_DATA FOR REVIEW_:

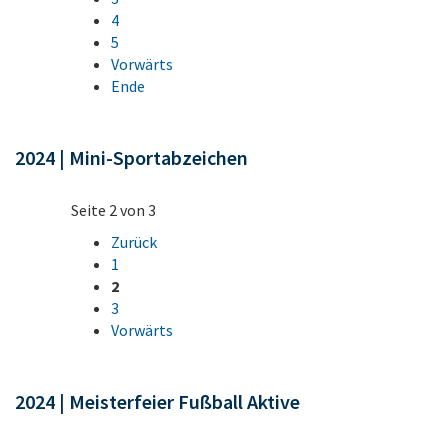
4
5
Vorwärts
Ende
2024 | Mini-Sportabzeichen
Seite 2 von 3
Zurück
1
2
3
Vorwärts
2024 | Meisterfeier Fußball Aktive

_TASK STATEMENT_:
Rewrite the text of all the rows with every "Vorwärts" changed to "Weiter", keeping everything else the same and leaving the pictures out.

_ANSWER SECTION_:
4
5
Weiter
Ende
2024 | Mini-Sportabzeichen
Seite 2 von 3
Zurück
1
2
3
Weiter
2024 | Meisterfeier Fußball Aktive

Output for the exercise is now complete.